The following objectives do not currently have identified baseline measures and may be established as part of an implementation plan.

Objective 1:

Encourage minority participation through community-based participatory research (CBPR) that involves community members and stakeholders from the beginning stages through all aspects of the research process, (i.e. study design, implementation, study completion, and disseminating the research findings).

Data Source: TBD


  1. Raise awareness about clinical trials and CBPR and monitor progress in inclusion of diverse populations in clinical trials and engagement in therapeutic trials in particular with implications for diverse populations related to precision medicine-oriented efforts. 

  2. Emphasize improving access to and participation in clinical trials by those disproportionally affected by cancer by focusing efforts on promoting the inclusion of diverse population groups in clinical trials/bio specimen studies.

  3. Improve access to and participation in cancer clinical trials and CBPR, particularly for Californians disproportionately affected by cancer.

  4. Provide cultural competency training to health care providers to address the needs of minority and underserved populations to increase their referral to cancer clinical trials.
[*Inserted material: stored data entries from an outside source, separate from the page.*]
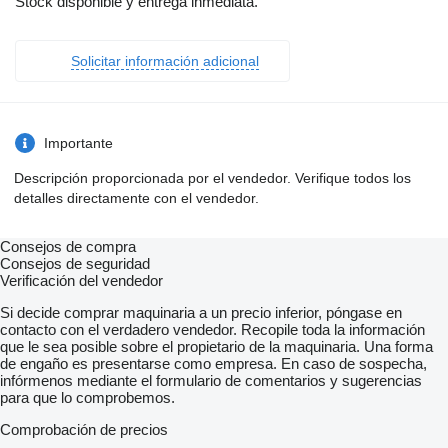
Stock disponible y entrega inmediata.
Solicitar información adicional
Importante
Descripción proporcionada por el vendedor. Verifique todos los
detalles directamente con el vendedor.
Consejos de compra
Consejos de seguridad
Verificación del vendedor
Si decide comprar maquinaria a un precio inferior, póngase en
contacto con el verdadero vendedor. Recopile toda la información
que le sea posible sobre el propietario de la maquinaria. Una forma
de engaño es presentarse como empresa. En caso de sospecha,
infórmenos mediante el formulario de comentarios y sugerencias
para que lo comprobemos.
Comprobación de precios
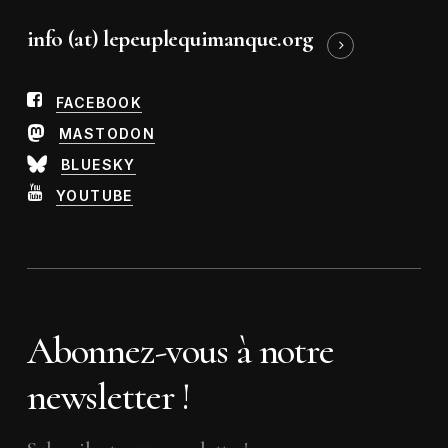
info (at) lepeuplequimanque.org
FACEBOOK
MASTODON
BLUESKY
YOUTUBE
Abonnez-vous à notre
newsletter !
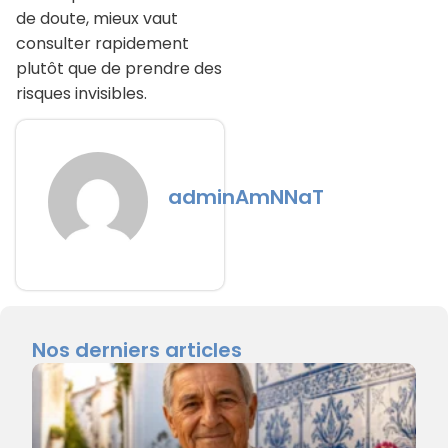
de doute, mieux vaut
consulter rapidement
plutôt que de prendre des
risques invisibles.
adminAmNNaT
Nos derniers articles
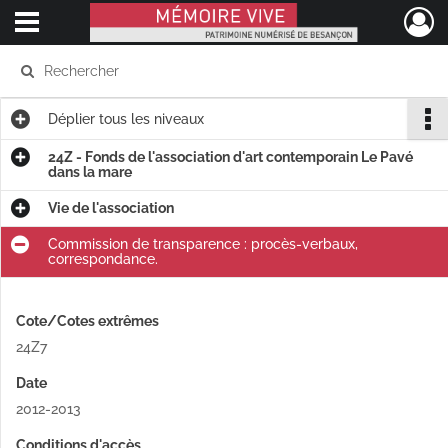
Ouvrir le menu déroulant
Mémoire Vive patrimoine numérisé de Besançon
Déplier
tous les niveaux
24Z - Fonds de l'association d'art contemporain Le Pavé
dans la mare
Vie de l'association
Commission de transparence : procès-verbaux,
correspondance.
Cote/Cotes extrêmes
24Z7
Date
2012-2013
Conditions d'accès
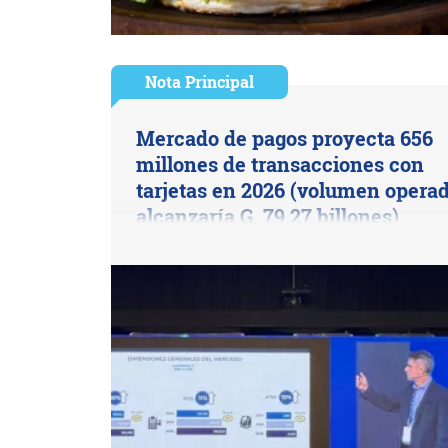
Nota Principal
Mercado de pagos proyecta 656
millones de transacciones con
tarjetas en 2026 (volumen opera
alcanzaría G. 79,27 billones)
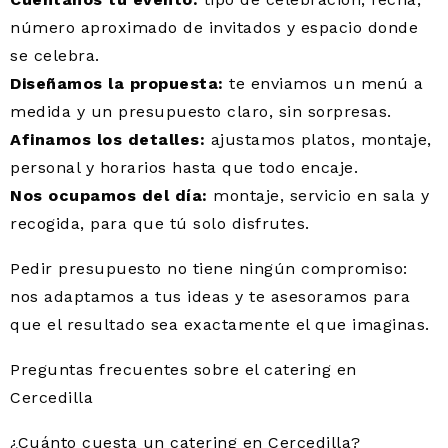
número aproximado de invitados y espacio donde
se celebra.
Diseñamos la propuesta:
te enviamos un menú a
medida y un presupuesto claro, sin sorpresas.
Afinamos los detalles:
ajustamos platos, montaje,
personal y horarios hasta que todo encaje.
Nos ocupamos del día:
montaje, servicio en sala y
recogida, para que tú solo disfrutes.
Pedir presupuesto no tiene ningún compromiso:
nos adaptamos a tus ideas y te asesoramos para
que el resultado sea exactamente el que imaginas.
Preguntas frecuentes sobre el catering en
Cercedilla
¿Cuánto cuesta un catering en Cercedilla?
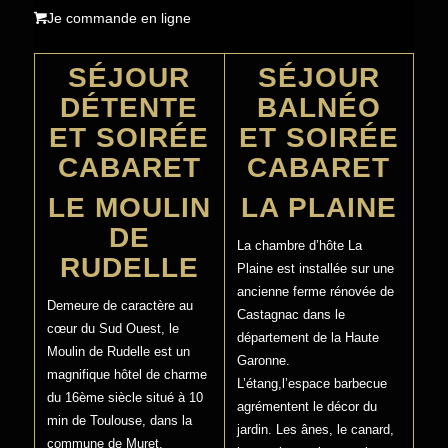
Je commande en ligne
SÉJOUR
SÉJOUR
DÉTENTE
BALNÉO
ET SOIRÉE
ET SOIRÉE
CABARET
CABARET
LE MOULIN
LA PLAINE
DE
La chambre d’hôte La
RUDELLE
Plaine est installée sur une
ancienne ferme rénovée de
Demeure de caractère au
Castagnac dans le
cœur du Sud Ouest, le
département de la Haute
Moulin de Rudelle est un
Garonne.
magnifique hôtel de charme
L’étang,l’espace barbecue
du 16ème siècle situé à 10
agrémentent le décor du
min de Toulouse, dans la
jardin. Les ânes, le canard,
commune de Muret.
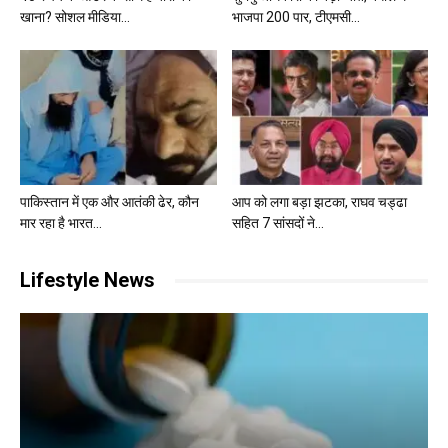
खाना? सोशल मीडिया...
भाजपा 200 पार, टीएमसी...
पाकिस्तान में एक और आतंकी ढेर, कौन
आप को लगा बड़ा झटका, राघव चड्ढा
मार रहा है भारत...
सहित 7 सांसदों ने...
Lifestyle News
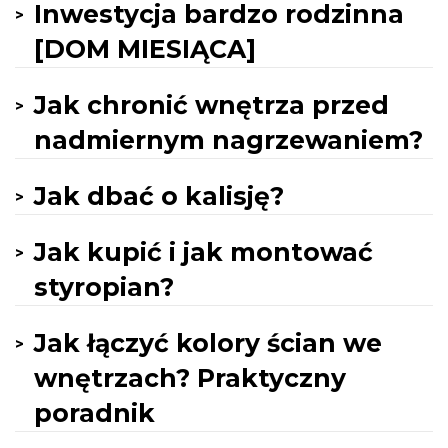
Inwestycja bardzo rodzinna
[DOM MIESIĄCA]
Jak chronić wnętrza przed
nadmiernym nagrzewaniem?
Jak dbać o kalisję?
Jak kupić i jak montować
styropian?
Jak łączyć kolory ścian we
wnętrzach? Praktyczny
poradnik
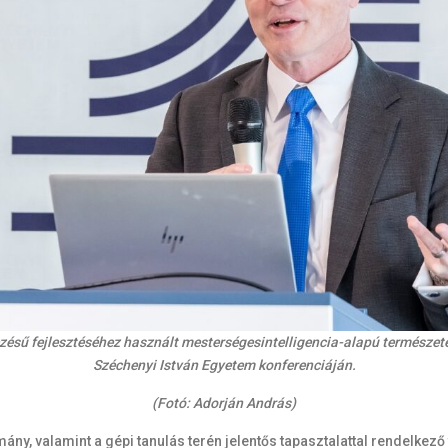
ezésű fejlesztéséhez használt mesterségesintelligencia-alapú természetes
Széchenyi István Egyetem konferenciáján.
(Fotó: Adorján András)
ány, valamint a gépi tanulás terén jelentős tapasztalattal rendelke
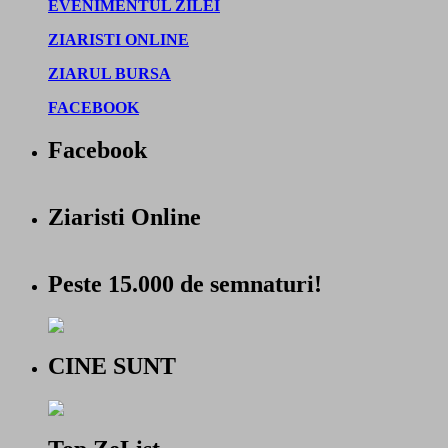
EVENIMENTUL ZILEI
ZIARISTI ONLINE
ZIARUL BURSA
FACEBOOK
Facebook
Ziaristi Online
Peste 15.000 de semnaturi!
CINE SUNT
Strengthen the cancer research infrastructure

Stakeholders should address gaps in communication and coordination among cancer research programs, institutions, and other entities and the limited availability of, and access to, statewide information on clinical trials and CBPR to strengthen its research infrastructure.

Objective 2:

Establish the foundation for comprehensive, statewide cancer research efforts that will benefit all Californians through promoting collaboration, consolidating cancer research information, and making use of the latest technological developments (e.g., electronic medical record capability of community-based physicians).

Data Source: TBD


  1. Develop a comprehensive, community- friendly list of California-specific and national resources about cancer research and make it widely available.

  2. Form a statewide cancer clinical trials advisory committee made up of cancer researchers, advocates, and representatives from cancer clinical trials entities to discuss the development of a comprehensive clinical trials database to collect California-specific screening and enrollment data, establish a baseline for clinical trials enrollment, and monitor progress in increasing clinical trials participation.

  3. Improve translation of the basic research into public health initiatives and informed policy, which includes educating and informing community members, health care professionals, decision makers, policymakers and opinion leaders about cancer research through outreach, engagement, and dissemination of most recent findings in cancer research.

  4. Develop an infrastructure of “on the ground” community advocates, patient advocates, community health workers and promotores de salud that represent local communities and train them to sit on advisory committees and engage in research projects and as reviewers of research.